====== Data records

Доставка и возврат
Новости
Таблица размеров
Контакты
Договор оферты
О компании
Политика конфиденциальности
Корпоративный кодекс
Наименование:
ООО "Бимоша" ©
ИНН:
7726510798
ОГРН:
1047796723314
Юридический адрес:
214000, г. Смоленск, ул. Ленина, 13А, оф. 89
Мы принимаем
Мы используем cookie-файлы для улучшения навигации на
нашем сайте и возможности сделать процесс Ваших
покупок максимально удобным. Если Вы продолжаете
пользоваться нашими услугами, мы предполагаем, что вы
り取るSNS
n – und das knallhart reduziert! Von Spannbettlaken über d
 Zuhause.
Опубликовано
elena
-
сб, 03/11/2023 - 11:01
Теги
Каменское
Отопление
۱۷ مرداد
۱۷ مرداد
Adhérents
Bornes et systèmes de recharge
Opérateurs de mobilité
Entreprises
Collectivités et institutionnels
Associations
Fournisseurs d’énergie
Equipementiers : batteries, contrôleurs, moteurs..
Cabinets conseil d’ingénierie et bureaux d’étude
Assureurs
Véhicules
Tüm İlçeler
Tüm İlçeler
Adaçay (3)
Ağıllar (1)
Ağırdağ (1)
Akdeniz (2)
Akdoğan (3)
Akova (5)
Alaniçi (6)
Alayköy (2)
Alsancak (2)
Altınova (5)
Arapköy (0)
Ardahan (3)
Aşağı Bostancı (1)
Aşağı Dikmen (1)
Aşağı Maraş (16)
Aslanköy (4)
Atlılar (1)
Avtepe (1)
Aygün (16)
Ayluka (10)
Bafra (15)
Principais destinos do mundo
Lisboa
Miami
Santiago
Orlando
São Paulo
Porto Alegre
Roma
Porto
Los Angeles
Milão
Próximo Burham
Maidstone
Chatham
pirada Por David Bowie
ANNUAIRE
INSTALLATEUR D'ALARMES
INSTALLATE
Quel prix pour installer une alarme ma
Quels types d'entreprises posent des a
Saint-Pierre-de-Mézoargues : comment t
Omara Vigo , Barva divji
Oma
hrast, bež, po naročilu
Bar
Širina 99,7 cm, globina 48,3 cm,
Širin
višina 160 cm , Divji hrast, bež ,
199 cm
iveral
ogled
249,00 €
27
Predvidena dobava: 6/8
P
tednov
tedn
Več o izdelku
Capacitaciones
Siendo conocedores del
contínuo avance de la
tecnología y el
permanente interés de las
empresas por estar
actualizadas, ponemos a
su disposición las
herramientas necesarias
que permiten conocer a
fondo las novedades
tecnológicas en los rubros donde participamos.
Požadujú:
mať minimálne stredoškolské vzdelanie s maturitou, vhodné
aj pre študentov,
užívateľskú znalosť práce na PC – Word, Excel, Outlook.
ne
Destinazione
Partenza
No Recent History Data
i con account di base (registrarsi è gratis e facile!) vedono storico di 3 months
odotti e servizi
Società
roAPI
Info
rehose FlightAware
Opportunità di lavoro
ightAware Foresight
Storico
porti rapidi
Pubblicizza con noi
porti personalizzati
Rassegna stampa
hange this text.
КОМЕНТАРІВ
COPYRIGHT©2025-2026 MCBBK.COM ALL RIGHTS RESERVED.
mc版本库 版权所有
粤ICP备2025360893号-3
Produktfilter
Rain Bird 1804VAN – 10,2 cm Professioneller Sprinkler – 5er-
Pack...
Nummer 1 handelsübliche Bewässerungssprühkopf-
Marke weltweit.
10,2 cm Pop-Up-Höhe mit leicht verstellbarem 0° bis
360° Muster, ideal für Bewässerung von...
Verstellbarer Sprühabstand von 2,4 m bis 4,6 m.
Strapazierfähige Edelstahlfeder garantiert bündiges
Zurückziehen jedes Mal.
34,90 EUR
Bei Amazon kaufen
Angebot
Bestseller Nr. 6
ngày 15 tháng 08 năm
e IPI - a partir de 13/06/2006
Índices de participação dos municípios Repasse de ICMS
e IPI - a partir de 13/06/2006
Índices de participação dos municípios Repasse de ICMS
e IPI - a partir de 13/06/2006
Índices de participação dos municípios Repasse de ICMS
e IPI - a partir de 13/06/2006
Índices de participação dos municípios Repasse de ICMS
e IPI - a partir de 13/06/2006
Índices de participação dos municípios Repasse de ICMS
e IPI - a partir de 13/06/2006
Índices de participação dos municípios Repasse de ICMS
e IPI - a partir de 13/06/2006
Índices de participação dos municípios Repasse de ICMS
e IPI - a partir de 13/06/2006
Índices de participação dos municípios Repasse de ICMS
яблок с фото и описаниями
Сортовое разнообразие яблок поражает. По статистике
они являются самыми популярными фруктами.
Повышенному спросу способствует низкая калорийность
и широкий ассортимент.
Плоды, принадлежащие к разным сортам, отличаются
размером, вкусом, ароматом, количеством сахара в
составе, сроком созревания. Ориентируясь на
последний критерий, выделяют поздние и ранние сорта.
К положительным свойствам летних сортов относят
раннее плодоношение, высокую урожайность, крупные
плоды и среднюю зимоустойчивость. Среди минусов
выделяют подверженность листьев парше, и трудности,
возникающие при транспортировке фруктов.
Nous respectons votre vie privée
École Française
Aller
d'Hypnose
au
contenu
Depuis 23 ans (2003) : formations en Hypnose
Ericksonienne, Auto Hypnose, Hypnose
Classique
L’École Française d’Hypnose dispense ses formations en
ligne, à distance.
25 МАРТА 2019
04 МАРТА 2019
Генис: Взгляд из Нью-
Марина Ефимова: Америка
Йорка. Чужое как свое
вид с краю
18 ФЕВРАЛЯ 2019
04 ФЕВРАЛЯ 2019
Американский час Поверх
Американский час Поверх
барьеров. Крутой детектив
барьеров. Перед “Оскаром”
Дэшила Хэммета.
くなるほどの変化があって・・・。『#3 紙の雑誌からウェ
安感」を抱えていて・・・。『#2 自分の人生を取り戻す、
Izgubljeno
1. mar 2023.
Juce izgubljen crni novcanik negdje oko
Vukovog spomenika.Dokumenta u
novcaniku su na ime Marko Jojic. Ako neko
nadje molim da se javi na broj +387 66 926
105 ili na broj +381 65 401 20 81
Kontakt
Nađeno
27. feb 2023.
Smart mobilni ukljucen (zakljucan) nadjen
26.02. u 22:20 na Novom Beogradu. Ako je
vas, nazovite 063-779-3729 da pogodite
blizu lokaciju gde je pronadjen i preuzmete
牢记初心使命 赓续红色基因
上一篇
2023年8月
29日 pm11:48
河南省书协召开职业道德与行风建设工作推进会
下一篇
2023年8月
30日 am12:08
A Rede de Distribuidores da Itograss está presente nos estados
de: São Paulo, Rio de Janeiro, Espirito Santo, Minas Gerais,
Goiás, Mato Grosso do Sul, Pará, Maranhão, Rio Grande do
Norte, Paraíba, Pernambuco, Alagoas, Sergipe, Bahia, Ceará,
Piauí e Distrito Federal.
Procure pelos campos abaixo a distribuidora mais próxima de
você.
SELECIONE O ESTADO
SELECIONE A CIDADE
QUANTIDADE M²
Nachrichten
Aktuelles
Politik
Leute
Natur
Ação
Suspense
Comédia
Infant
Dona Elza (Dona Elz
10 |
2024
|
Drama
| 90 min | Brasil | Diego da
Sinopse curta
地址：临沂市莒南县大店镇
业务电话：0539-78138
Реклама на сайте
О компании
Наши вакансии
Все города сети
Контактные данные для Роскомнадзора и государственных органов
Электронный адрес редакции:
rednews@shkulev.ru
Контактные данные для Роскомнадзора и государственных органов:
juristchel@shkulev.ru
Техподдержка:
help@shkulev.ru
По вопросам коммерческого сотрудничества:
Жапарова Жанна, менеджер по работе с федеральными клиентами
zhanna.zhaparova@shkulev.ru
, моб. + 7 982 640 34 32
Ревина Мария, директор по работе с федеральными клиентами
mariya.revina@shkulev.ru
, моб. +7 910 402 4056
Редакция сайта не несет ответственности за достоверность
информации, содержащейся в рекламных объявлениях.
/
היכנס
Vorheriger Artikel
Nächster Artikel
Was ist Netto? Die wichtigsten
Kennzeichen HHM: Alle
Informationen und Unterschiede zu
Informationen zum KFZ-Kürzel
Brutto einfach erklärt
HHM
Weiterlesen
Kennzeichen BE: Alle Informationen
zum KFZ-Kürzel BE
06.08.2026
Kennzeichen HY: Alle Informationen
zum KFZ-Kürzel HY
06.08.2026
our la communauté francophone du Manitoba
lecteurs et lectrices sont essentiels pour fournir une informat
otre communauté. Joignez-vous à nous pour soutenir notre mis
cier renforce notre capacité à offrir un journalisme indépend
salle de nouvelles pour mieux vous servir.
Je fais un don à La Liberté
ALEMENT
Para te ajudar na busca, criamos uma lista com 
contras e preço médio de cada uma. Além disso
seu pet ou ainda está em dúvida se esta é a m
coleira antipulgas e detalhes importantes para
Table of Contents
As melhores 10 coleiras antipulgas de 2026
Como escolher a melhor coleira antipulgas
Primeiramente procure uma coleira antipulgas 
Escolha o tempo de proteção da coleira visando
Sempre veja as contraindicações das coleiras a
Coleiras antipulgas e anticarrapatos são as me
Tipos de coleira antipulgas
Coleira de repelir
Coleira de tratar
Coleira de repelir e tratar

============

> [What you should do] Copy the lines above exactly, beginning at the line that has "blizu lokaciju gde je pronadjen i preuzmete" and stopping after the line that has "982 640 34 32", and omit the rest.

> [Solved problem]
blizu lokaciju gde je pronadjen i preuzmete
牢记初心使命 赓续红色基因
上一篇
2023年8月
29日 pm11:48
河南省书协召开职业道德与行风建设工作推进会
下一篇
2023年8月
30日 am12:08
A Rede de Distribuidores da Itograss está presente nos estados
de: São Paulo, Rio de Janeiro, Espirito Santo, Minas Gerais,
Goiás, Mato Grosso do Sul, Pará, Maranhão, Rio Grande do
Norte, Paraíba, Pernambuco, Alagoas, Sergipe, Bahia, Ceará,
Piauí e Distrito Federal.
Procure pelos campos abaixo a distribuidora mais próxima de
você.
SELECIONE O ESTADO
SELECIONE A CIDADE
QUANTIDADE M²
Nachrichten
Aktuelles
Politik
Leute
Natur
Ação
Suspense
Comédia
Infant
Dona Elza (Dona Elz
10 |
2024
|
Drama
| 90 min | Brasil | Diego da
Sinopse curta
地址：临沂市莒南县大店镇
业务电话：0539-78138
Реклама на сайте
О компании
Наши вакансии
Все города сети
Контактные данные для Роскомнадзора и государственных органов
Электронный адрес редакции:
rednews@shkulev.ru
Контактные данные для Роскомнадзора и государственных органов:
juristchel@shkulev.ru
Техподдержка:
help@shkulev.ru
По вопросам коммерческого сотрудничества:
Жапарова Жанна, менеджер по работе с федеральными клиентами
zhanna.zhaparova@shkulev.ru
, моб. + 7 982 640 34 32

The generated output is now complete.